### [INFORMATION SUPPLIED]

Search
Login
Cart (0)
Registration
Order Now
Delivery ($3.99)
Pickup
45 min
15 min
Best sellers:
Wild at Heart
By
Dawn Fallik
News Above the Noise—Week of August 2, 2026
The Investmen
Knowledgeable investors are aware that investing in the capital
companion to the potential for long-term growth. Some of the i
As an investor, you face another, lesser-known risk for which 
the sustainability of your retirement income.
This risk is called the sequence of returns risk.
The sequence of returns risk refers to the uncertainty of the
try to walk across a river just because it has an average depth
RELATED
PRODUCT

---

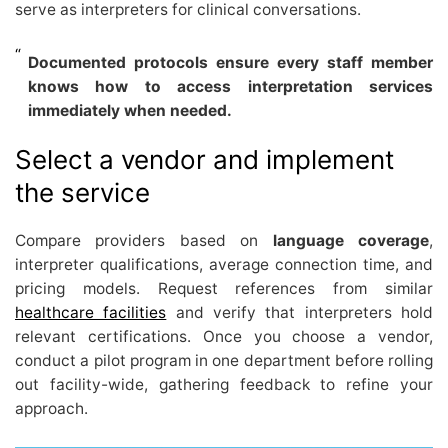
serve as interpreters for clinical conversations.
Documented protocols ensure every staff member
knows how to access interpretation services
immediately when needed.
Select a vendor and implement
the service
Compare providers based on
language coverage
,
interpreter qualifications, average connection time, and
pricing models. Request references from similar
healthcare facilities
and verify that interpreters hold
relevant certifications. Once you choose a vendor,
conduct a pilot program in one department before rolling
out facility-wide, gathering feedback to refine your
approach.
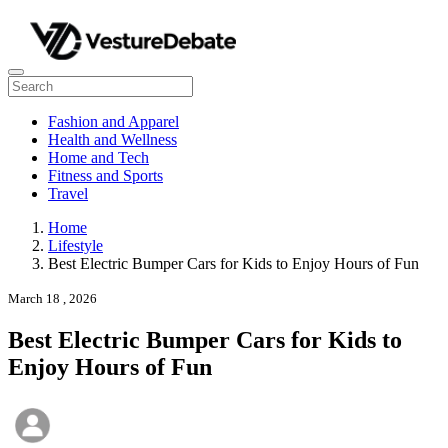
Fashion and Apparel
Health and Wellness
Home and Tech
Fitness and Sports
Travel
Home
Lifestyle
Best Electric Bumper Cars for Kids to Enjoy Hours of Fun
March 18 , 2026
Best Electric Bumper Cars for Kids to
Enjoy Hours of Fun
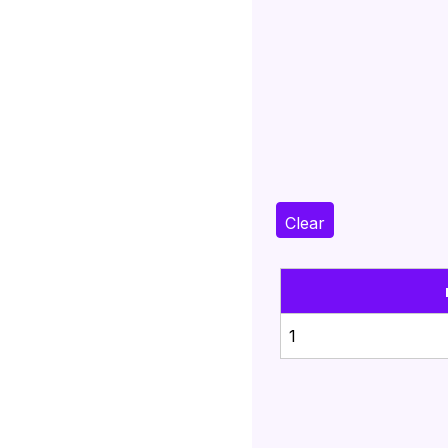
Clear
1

### [PROBLEM TO WORK ON]
In the entries above, find each line with the word "sequence" and copy it.

### [RESULT BELOW]
This risk is called the sequence of returns risk.
The sequence of returns risk refers to the uncertainty of the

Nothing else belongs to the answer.